Almost all economists agree that the official Consumer Price Index is biased upwards.  Two key flaws with the CPI: It imperfectly accounts for (a) quality improvements, and (b) new products.  The Boskin Commission famously estimated that the official annual CPI increase was over a percentage point too high. 

When you measure economic welfare over time, this seemingly academic issue has massive implications:  Year after year, real income rises by over 1% more than official figures claim.  If you overestimate CPI by 1.3 percentage points per year, then after 40 years real income will be 68% higher than you imagine.

In The Great Stagnation, Tyler tips his hat to this argument, then gives the standard response:

[M]ost fundamentally, growth rates are lower today than before 1973, no matter what exact numbers you settle on for the absolute living standard.  Even if the post-1973 era has a lot of unmeasured quality improvements, so does the pre-1973 era.

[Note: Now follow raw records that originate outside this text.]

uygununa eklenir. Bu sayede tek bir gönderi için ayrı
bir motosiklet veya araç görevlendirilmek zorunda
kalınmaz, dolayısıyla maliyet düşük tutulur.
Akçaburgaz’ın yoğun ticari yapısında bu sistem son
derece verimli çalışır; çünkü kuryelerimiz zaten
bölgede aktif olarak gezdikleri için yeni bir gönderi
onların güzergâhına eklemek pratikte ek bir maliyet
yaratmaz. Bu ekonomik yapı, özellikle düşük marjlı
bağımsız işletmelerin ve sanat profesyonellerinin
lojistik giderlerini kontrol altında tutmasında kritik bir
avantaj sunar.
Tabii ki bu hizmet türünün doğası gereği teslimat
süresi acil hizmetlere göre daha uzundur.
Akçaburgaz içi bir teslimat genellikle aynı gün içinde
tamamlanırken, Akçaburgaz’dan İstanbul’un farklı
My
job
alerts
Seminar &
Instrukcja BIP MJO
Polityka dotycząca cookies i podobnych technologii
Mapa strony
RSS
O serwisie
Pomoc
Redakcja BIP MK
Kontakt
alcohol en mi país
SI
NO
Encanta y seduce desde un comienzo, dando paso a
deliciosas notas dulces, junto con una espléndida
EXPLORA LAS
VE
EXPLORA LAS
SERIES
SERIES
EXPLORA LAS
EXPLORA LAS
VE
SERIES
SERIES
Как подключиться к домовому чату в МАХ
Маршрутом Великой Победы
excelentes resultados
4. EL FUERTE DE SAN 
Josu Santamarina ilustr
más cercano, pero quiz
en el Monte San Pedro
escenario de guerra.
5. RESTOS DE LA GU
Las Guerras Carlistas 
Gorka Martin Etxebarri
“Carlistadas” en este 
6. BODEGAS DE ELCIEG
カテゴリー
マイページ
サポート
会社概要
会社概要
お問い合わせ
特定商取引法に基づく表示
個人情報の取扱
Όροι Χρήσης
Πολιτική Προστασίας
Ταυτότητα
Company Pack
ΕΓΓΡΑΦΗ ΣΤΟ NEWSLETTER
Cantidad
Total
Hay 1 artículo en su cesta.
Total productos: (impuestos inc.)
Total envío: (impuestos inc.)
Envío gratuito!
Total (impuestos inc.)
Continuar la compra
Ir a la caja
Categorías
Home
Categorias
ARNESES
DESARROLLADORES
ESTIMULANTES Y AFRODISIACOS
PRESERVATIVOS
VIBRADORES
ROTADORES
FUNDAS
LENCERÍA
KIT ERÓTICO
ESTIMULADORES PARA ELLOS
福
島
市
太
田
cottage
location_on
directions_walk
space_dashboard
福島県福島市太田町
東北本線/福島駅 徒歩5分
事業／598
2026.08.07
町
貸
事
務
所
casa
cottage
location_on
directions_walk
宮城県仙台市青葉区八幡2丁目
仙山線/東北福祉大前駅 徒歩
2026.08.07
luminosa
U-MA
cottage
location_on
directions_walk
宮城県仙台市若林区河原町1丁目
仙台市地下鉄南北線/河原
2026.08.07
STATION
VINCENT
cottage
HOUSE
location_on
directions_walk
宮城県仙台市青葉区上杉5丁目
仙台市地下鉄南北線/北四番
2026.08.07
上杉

Perhaps sensing the tension between this standard response and the pessimistic thrust of his e-book*, Tyler immediately adds a much more original argument:

In fact, income measures are most likely to understate growth during times when a lot of new goods are introduced into the marketplace or made more widely available, such as during 1870-1973.  Thinking carefully about measurement biases probably means that earlier decades had even stronger growth, relative to what the diagram shows, compared to the post-1973 period.  It means that our recent relative performance is in reality even worse.

Earlier in the book, Tyler paved the way for this point by contrasting earlier life-altering inventions with subsequent petty tinkering:

We still drive cars, use refrigerators, and turn on the light switch, even if dimmers are more common these days… It makes my life only slightly better to have a larger refrigerator that makes ice in cubed or crushed form.

This admittedly sounds plausible at first.  But by and large, Tyler’s wrong.  Merely bringing new inventions into existence typically has little economic benefit; the subsequent enhancement is where most of the value lies.  This is obviously true for the computer; I had a VIC20 in the early eighties that wasn’t even a workable word processor.  But the same holds for older inventions.

Take the car.  The earliest internal combustion cars, introduced in the late 19th century, were just toys for millionaires.  It took decades of gradual improvements to make them a viable form of transportation, and decades more to make them reasonably reliable and safe.  The same goes for airplanes.  Thirty years after the Wright brothers, trains and ships dominated long-distance travel.  Planes were still too bumpy and dangerous for the general public to stomach.

Or take television.  The picture and sound quality were horrible for decades.  Even in the Eighties, I had to hold the antenna with my hand or foot just to watch cartoons.  But the deeper problem was the content – three or four channels, all insipid.  As a great cultural critic wrote back in 1998:

Post-war American television, by and large, has not provided cultural riches.  Television programs entertain us and present appealing characters, but a canonic list of the best television programs would not, in this author’s opinion, stand up to a comparable list from music, painting, or literature… I concur with Robert Hughes, who notes that several hours of American television provide the best argument against market-supplied culture.

Fifty years after its introduction, television had yet to impress.  But look what’s happened since 1998!  DVRs, HDTV, The Sopranos, Battlestar Galactica, Arrested Development, Dexter, and Big Love are just the beginning.  Gradual improvements in technology and story-telling finally won over even the aforementioned cultural critic, who of course is none other than Tyler Cowen himself.

The lesson: Contrary to Tyler, it is during periods of technological consolidation that official CPI numbers understate progress the most.  Flying home for the holidays or watching the latest episode of Glee isn’t as awe-inspiring as hearing about the first flight or watching television for the first time.  But it’s the cumulative improvements that have transformed mere ideas into concrete progress.

* What kind of a pessimist says, “While progress has been slowing down, it’s been even faster than you think for over a century”?